Despite a last-minute push and compromise bill, efforts to bring the state historic tax credits back before the end of this year’s legislative session were denied by House leadership last month.

As a result, Cornish, which hasn’t embarked on a new downtown historic project since 2005, and other developers say they will remain on the sidelines as far as historic renovation projects are concerned until something changes.

“We will not proceed on any of our projects downtown without tax credits,” Chase said. “For us it is a real blow, and we think it was really a bad policy of the leadership to not push this forward. I feel like in this recession, if we had gotten the credits, we would have created activity to prime the pump and get the economy moving again.”
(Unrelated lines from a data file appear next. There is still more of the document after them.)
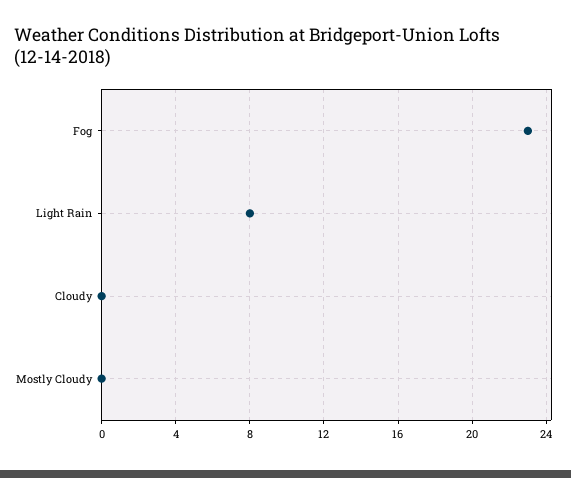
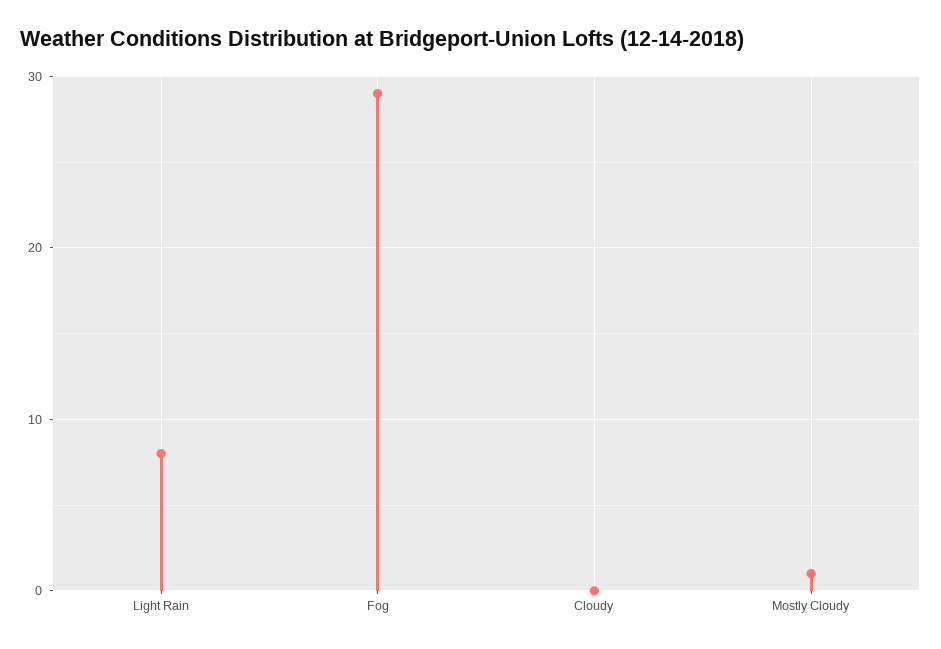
  {
-   "Fog": 23,
+   "Fog": 29,
    "Light Rain": 8,
    "Cloudy": 0,
-   "Mostly Cloudy": 0
+   "Mostly Cloudy": 1
  }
Since the historic tax credit program was suspended in 2008, the development, preservation and building trade communities have tried a number of tweaks and alterations to the program to revive it.

The proposal put forward by the Senate in the waning days of the legislative session looked to fund projects only from the $25 million pool of tax credits developers reserved in 2008 that have since been abandoned.

Under the proposal, Rhode Island’s tax credits, which had been worth 30 percent of eligible construction costs, would have been scaled back to 20 percent.

Still recovering from the failed efforts to get a bill passed last week, members of the coalition of businesses and organizations pushing for the credits vowed to try again next year and said the Senate’s $25 million abandoned-credit approach could be the basis for the next push.

“It’s early, but I do think the Senate came up with an intriguing approach to build off the relinquished credits,” said Scott Wolf, executive director of Grow-Smart Rhode Island, which led the effort to bring back the credits. “It’s possible that could be the way to go next year, but it is early.”